Hatte er das nötig? Erfolgreicher, international renommierter Kulturjournalist. Erfolgreicher Ballettdirektor der sehr schwierigen Wiener Staatsoper, als der er kontinuierlich mit Nurejew, Balanchine und van Manen zusammengearbeitet hat (um nur die prominentesten der von ihm verpflichteten Choreografen zu nennen). Erfolgreicher Leiter der Wiener Tanz-Biennale, der die führenden Kompanien der Welt in die Donaumetropole geholt hat. Über ein Jahrzehnt erfolgreicher Intendant der Grazer Bühnen, die unter seiner Direktion 2001 zum Opernhaus des Jahres avancierten.

Musste er sich in das kulturpolitische Schlangennest Berlin begeben, als Ballettbeauftragter des Senats, mit der Vorgabe, die chaotischen Ballettverhältnisse an den drei Opernhäusern neu zu ordnen? Fünf Jahre lang hat er beraten, empfohlen, Vorschläge unterbreitet, Arbeitspapiere konzipiert, renommierte Persönlichkeiten nach Berlin geholt, hat er sich bei den Tänzern gründlich unbeliebt gemacht, ist er in der ganzen Welt herumgereist und hat für Berlin geworben.

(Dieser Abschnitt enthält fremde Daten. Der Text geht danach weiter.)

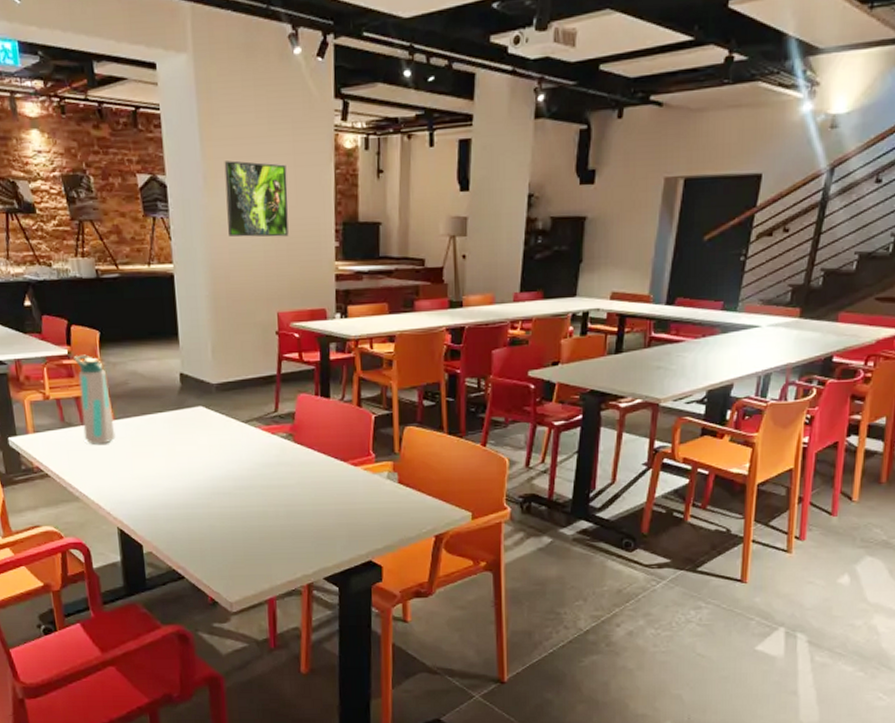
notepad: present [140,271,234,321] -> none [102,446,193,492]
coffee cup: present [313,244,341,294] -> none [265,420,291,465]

Zum Jahresende läuft sein Vertrag mit dem Berliner Senat aus. Heute gibt er zu, gescheitert zu sein. Wie vor ihm nicht weniger als vier Kultursenatoren (und, wie sich schon jetzt abzeichnet, nach ihm wohl bald der fünfte).

Nötig hatte er es gewiss nicht, sich auf das Berliner Abenteuer einzulassen. Er hat den Job wohl als neue Herausforderung empfunden, und sicher, wenn irgendeinem im deutschsprachigen Theaterbereich, so war ihm zuzutrauen, die ständig geforderten Strukturreformen durchzuführen. Nicht eine einzige andere Persönlichkeit unter unseren Theaterleuten, kein Intendant, kein Kulturmanager und schon gar kein Ballettchef verfügt über seine internationalen Kontakte und Erfahrungen auf dem Gebiet des Musiktheaters.

Wenn Gerhard Brunner in Berlin an der Schrebergärten-Mentalität der Politiker gescheitert ist, muss man auch konstatieren, dass Berlin an Gerhard Brunner, seinen Ambitionen und Zielvorstellungen gescheitert ist: Brunner war offenbar eine Nummer zu groß für Berlin! Er kann diesen Abschied mit Fassung tragen, denn auf ihn wartet bereits eine neue Aufgabe – in Zürich, aber nicht im Ballett. Was nur beweist, dass er Furcht nicht zu kennen scheint. Denn dass Zürich kein leichtes Pflaster ist, dürfte jedem spätestens mit der Affäre Marthaler klargeworden sein.